KEY 8: WILLINGNESS
Step Eight: “[We] made a list of all persons we had harmed and became willing to make amends to them all.”
Key Eight: “I acknowledge the people I have offended based on false beliefs, fear, doubt and unworthiness. I am willing to go to any lengths to clean up my side of the street.”
The Work
Set your intention by saying quietly to yourself or out loud:
“I am willing to make a list of all I have intentionally or unintentionally harmed. I am willing to be guided by my inner wisdom.”
“I am willing to list anyone toward whom I have a feeling of dis-ease or discomfort.”
Contemplate
My willingness to clear up my contribution to a negative situation sets me free.
My willingness to see from another’s perspective opens the door to divine understanding.
There’s always more than one side to the story. There’s my side, the other person’s side—and the truth. What’s the real truth around the damaged relationships in my life?

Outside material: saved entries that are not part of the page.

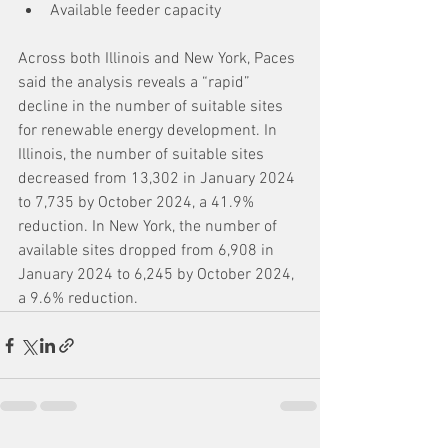
Available feeder capacity
Across both Illinois and New York, Paces 
said the analysis reveals a “rapid” 
decline in the number of suitable sites 
for renewable energy development. In 
Illinois, the number of suitable sites 
decreased from 13,302 in January 2024 
to 7,735 by October 2024, a 41.9% 
reduction. In New York, the number of 
available sites dropped from 6,908 in 
January 2024 to 6,245 by October 2024, 
a 9.6% reduction.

Humility is not humiliation. Humility places me in a position of immense power because it removes the attitude of “I’m right and your wrong,” clears out the noise and connects me to the willingness to restore peace no matter whose fault it is. Humility restores my awareness to its original state of truth and love.
I am humbly willing to do anything for my spiritual freedom.
Journal
Revisit your Journal entry for Key #4. Recall the people you identified as sources of difficulty or dis-ease in your life.
How do you feel about making amends to the people listed in your Key #4?
How do you feel about your current relationships to these people? Do you feel violated by the idea of making amends if they’re the ones who have caused the most harm?
Is any of this true—or is that just fear talking?
Even if it is true, and you are not the cause of harm, is being right or being the victim worth holding onto, or are you willing to give that up in order to obtain your freedom and power?
How far are you willing to go to be restored to wholeness?
Affirmations
Key Eight: “I acknowledge the people I have offended based on false beliefs, fear, doubt and unworthiness. I am willing to go to any lengths to clean up my side of the street.”
“In the realm of Spirit, we are all one—therefore, acknowledging my part in the drama sets us all free.”
Action Steps
On a piece of paper, make four columns. In the first column, list the names of people and even institutions (i.e., organizations, banks, the government) that you listed under “resentment” in Key #4. In the second column, refer to the “My Contribution” column associated with that particular name in Key #4, feeling free to add to or clarify as you go. In the third column, under “Amends,” list the action steps you’re willing to take to set that particular situation or relationship right. In the fourth column, under “I Forgive,” list the ways you’re willing to forgive yourself for your contribution to this specific issue.